EXERCISE OBJECTIVE:
Without any alteration, retype the records that appear below.

(Data excerpts)
******
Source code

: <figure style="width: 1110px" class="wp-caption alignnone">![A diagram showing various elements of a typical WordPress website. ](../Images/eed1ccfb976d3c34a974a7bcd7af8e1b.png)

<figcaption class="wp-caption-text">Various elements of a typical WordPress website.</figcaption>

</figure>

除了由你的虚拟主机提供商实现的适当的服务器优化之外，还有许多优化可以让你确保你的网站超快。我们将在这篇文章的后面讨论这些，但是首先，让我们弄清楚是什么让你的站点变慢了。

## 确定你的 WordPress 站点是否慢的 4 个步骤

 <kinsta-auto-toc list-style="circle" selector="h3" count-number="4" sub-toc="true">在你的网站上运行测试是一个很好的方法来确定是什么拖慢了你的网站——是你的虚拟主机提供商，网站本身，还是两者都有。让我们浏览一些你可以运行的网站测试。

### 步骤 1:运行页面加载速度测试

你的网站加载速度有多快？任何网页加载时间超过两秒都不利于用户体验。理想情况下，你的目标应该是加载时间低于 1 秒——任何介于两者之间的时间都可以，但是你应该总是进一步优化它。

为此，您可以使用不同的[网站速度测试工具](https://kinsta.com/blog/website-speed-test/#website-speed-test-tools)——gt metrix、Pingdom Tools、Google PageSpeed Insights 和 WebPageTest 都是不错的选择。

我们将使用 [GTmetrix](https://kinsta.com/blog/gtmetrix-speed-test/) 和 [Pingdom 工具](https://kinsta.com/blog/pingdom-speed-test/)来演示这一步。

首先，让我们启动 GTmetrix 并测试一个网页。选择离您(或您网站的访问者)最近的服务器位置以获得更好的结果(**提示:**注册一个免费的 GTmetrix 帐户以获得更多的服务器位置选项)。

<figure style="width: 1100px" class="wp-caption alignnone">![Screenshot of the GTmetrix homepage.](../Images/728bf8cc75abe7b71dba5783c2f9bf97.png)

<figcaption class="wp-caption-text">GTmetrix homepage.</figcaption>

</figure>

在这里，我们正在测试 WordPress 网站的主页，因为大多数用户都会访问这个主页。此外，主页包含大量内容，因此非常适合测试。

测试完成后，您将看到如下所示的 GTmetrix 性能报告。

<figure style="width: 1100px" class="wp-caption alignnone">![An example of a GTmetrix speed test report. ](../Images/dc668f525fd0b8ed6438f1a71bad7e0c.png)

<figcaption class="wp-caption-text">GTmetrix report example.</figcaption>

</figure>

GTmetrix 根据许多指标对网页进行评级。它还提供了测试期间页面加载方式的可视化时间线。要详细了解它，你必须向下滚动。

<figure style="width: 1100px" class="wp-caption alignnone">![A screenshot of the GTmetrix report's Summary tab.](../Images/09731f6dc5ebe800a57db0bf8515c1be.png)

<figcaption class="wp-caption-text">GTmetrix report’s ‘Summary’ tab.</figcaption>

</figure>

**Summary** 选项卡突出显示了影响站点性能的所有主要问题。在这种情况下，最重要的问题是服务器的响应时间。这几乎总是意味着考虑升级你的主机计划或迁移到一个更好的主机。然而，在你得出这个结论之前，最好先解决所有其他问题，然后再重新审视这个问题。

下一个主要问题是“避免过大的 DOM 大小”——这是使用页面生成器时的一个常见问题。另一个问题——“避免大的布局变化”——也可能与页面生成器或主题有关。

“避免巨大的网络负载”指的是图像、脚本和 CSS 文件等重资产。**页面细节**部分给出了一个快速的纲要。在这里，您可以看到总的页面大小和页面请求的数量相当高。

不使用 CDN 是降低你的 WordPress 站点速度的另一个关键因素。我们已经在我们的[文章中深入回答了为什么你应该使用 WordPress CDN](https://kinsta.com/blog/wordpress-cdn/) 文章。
******
EXERCISE RESPONSE:
Source code

: <figure style="width: 1110px" class="wp-caption alignnone">![A diagram showing various elements of a typical WordPress website. ](../Images/eed1ccfb976d3c34a974a7bcd7af8e1b.png)

<figcaption class="wp-caption-text">Various elements of a typical WordPress website.</figcaption>

</figure>

除了由你的虚拟主机提供商实现的适当的服务器优化之外，还有许多优化可以让你确保你的网站超快。我们将在这篇文章的后面讨论这些，但是首先，让我们弄清楚是什么让你的站点变慢了。

## 确定你的 WordPress 站点是否慢的 4 个步骤

 <kinsta-auto-toc list-style="circle" selector="h3" count-number="4" sub-toc="true">在你的网站上运行测试是一个很好的方法来确定是什么拖慢了你的网站——是你的虚拟主机提供商，网站本身，还是两者都有。让我们浏览一些你可以运行的网站测试。

### 步骤 1:运行页面加载速度测试

你的网站加载速度有多快？任何网页加载时间超过两秒都不利于用户体验。理想情况下，你的目标应该是加载时间低于 1 秒——任何介于两者之间的时间都可以，但是你应该总是进一步优化它。

为此，您可以使用不同的[网站速度测试工具](https://kinsta.com/blog/website-speed-test/#website-speed-test-tools)——gt metrix、Pingdom Tools、Google PageSpeed Insights 和 WebPageTest 都是不错的选择。

我们将使用 [GTmetrix](https://kinsta.com/blog/gtmetrix-speed-test/) 和 [Pingdom 工具](https://kinsta.com/blog/pingdom-speed-test/)来演示这一步。

首先，让我们启动 GTmetrix 并测试一个网页。选择离您(或您网站的访问者)最近的服务器位置以获得更好的结果(**提示:**注册一个免费的 GTmetrix 帐户以获得更多的服务器位置选项)。

<figure style="width: 1100px" class="wp-caption alignnone">![Screenshot of the GTmetrix homepage.](../Images/728bf8cc75abe7b71dba5783c2f9bf97.png)

<figcaption class="wp-caption-text">GTmetrix homepage.</figcaption>

</figure>

在这里，我们正在测试 WordPress 网站的主页，因为大多数用户都会访问这个主页。此外，主页包含大量内容，因此非常适合测试。

测试完成后，您将看到如下所示的 GTmetrix 性能报告。

<figure style="width: 1100px" class="wp-caption alignnone">![An example of a GTmetrix speed test report. ](../Images/dc668f525fd0b8ed6438f1a71bad7e0c.png)

<figcaption class="wp-caption-text">GTmetrix report example.</figcaption>

</figure>

GTmetrix 根据许多指标对网页进行评级。它还提供了测试期间页面加载方式的可视化时间线。要详细了解它，你必须向下滚动。

<figure style="width: 1100px" class="wp-caption alignnone">![A screenshot of the GTmetrix report's Summary tab.](../Images/09731f6dc5ebe800a57db0bf8515c1be.png)

<figcaption class="wp-caption-text">GTmetrix report’s ‘Summary’ tab.</figcaption>

</figure>

**Summary** 选项卡突出显示了影响站点性能的所有主要问题。在这种情况下，最重要的问题是服务器的响应时间。这几乎总是意味着考虑升级你的主机计划或迁移到一个更好的主机。然而，在你得出这个结论之前，最好先解决所有其他问题，然后再重新审视这个问题。

下一个主要问题是“避免过大的 DOM 大小”——这是使用页面生成器时的一个常见问题。另一个问题——“避免大的布局变化”——也可能与页面生成器或主题有关。

“避免巨大的网络负载”指的是图像、脚本和 CSS 文件等重资产。**页面细节**部分给出了一个快速的纲要。在这里，您可以看到总的页面大小和页面请求的数量相当高。

不使用 CDN 是降低你的 WordPress 站点速度的另一个关键因素。我们已经在我们的[文章中深入回答了为什么你应该使用 WordPress CDN](https://kinsta.com/blog/wordpress-cdn/) 文章。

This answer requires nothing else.